* Work order *
From the line containing "Federal Deposit Insurance Corporation (FDIC)" down to the last line of the records below, restate each line word for word and leave out the rest.

* Provided data *
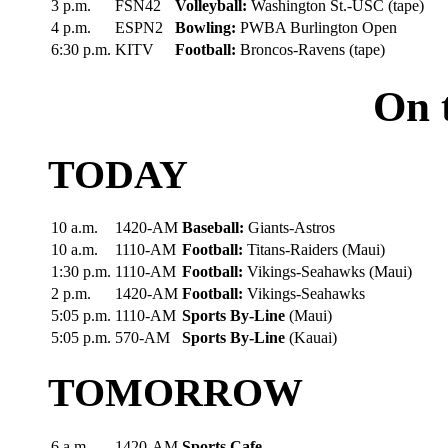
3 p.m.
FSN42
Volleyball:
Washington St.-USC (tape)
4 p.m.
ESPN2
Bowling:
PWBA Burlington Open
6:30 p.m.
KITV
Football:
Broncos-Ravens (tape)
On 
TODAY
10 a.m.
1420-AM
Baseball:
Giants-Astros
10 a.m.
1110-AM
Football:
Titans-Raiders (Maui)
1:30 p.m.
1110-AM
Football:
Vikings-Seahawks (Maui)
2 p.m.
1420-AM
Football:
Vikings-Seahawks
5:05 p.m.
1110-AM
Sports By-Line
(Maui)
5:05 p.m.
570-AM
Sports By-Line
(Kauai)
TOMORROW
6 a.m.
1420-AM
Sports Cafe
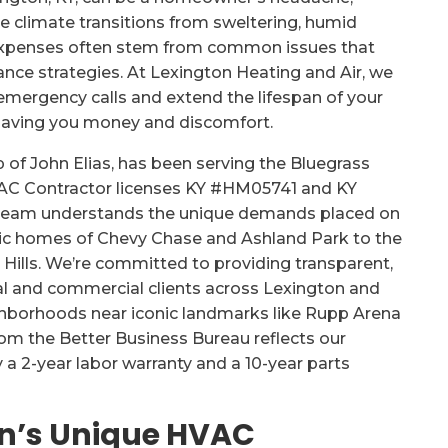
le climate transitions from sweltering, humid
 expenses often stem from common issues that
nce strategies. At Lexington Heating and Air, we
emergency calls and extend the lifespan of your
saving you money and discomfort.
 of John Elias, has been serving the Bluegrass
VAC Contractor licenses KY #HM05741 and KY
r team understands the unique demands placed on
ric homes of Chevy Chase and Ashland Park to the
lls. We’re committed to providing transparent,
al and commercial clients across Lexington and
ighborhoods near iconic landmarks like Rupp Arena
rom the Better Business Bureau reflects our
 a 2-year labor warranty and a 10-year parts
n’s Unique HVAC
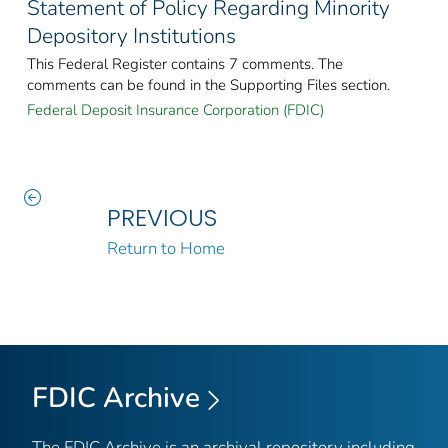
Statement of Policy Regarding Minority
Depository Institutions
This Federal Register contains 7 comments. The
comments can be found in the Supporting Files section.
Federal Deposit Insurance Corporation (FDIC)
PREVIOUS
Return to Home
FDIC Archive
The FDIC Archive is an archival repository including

* Output for this exercise *
Federal Deposit Insurance Corporation (FDIC)
PREVIOUS
Return to Home
FDIC Archive
The FDIC Archive is an archival repository including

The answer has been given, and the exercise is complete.